8. Interaction with delegation

Worker sessions (delegation.md §5) are short-lived and almost always finish before crossing the compaction threshold. The contract:

Worker compaction is not a primary use case; this section exists to pin the contract, not to optimize for it.


9. Interaction with MEMORY.md

Compaction is in-context; MEMORY.md is cross-session. Compaction does NOT touch MEMORY.md. If the agent learned a durable fact during a span that gets compacted, the agent must have already memory_add‘d it during that span — otherwise the fact persists only in the summary, which is in-session only.

The summarization prompt SHOULD instruct the model to note “facts the agent learned that may warrant memory_add” in the summary itself, so a post-compaction turn can see the recommendation. v1 does not act on this automatically; the agent reads its own summary like any other message.


10. Measurement

A new benchmark workload is required to validate compaction in CI. Candidate shape:

Wave 19 §19a-5 owns the measurement. If the quality regression exceeds 0.10, the default compaction prompt needs tuning before the lever ships.


11. Configuration summary

Knob Default Purpose
compaction_threshold_tokens 30_000 Soft trigger — compact if exceeded and budget allows.
compaction_hard_cap_tokens 80_000 Forced trigger — compact regardless of budget; degrade to truncation on failure.
compaction_preserve_recent_turns 5 The N most recent turns are never compacted.
compaction_model "anthropic:claude-haiku-4-5" The summarization model.
compaction_max_cost_per_session_usd Decimal("0.20") Per-session compaction-spend cap.
compaction_summary_prompt_version "1.0.0" Bump to force cache miss on a prompt change.
compaction_cache_max_rows 1000 LRU cap on the per-workspace cache DB.

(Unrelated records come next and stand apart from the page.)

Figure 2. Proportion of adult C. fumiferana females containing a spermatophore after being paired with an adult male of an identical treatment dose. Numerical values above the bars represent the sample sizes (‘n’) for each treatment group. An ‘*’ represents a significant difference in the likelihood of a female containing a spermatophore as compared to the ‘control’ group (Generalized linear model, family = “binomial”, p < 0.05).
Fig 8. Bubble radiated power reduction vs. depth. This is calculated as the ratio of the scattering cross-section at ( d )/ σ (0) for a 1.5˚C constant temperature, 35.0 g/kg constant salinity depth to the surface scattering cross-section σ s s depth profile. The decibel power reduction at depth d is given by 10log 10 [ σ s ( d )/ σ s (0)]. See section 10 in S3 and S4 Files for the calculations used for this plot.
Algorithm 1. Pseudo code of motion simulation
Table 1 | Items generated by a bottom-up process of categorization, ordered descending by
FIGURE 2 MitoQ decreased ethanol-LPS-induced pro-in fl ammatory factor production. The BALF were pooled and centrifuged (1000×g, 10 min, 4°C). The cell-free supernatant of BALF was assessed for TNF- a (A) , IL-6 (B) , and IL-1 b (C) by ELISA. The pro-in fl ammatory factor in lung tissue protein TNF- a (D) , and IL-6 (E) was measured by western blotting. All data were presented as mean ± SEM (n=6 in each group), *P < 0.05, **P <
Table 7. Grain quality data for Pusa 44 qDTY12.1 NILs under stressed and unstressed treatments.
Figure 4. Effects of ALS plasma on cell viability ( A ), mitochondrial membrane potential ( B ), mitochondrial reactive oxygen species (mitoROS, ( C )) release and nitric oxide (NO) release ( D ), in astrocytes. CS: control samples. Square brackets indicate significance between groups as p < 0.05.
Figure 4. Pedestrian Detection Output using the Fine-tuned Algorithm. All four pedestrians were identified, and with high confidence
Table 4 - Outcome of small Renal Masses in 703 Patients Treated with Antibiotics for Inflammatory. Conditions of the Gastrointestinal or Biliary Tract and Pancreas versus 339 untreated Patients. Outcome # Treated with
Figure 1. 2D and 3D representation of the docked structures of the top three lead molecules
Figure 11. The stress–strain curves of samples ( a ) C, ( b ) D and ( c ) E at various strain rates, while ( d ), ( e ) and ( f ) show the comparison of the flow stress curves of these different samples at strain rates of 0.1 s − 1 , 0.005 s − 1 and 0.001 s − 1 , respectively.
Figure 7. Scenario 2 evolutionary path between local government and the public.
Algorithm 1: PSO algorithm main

All knobs are SessionManager.__init__ keyword arguments with the defaults above. Operators tune via <workspace>/.metis/config.yaml (when that surface lands) or via the ChatRuntime builder in metis.cli.runtime.


12. Open questions

  1. Per-workspace vs per-session model. Some workloads want sonnet compaction for higher-fidelity summaries; others want haiku for cost. v1 ships a single compaction_model knob. A per-skill or per-workspace override may be needed; defer until a workload surfaces.
  2. Quality regression measurement. §10 sketches a benchmark workload but doesn’t ship one. Wave 19 §19a-5 is the place to land it; this spec assumes that landing.
  3. TUI surfacing. A user watching metis dev should know compaction fired (it’s a cost / latency event). A single status line is sufficient in v1 — the bus event carries the data. Detail level is a metis-cli concern, not a metis.core concern.
  4. Multi-pass compaction. If a session is long enough to need compaction twice, the second pass should compact only the new span (which is the default by §3.2). But the synthetic message from the first compaction sits in the history; a future v2 may want to re-compact the previous summary alongside the new span. v1 explicitly does not.
  5. Adapter pricing for compaction calls. The compaction LLM call is just another LLM call from the adapter’s perspective — it goes through the standard pricing path (pricing.md). But the analytics surface should probably expose a pricing_mode="compaction" filter so operators can isolate compaction spend. Decide during Wave 19 implementation.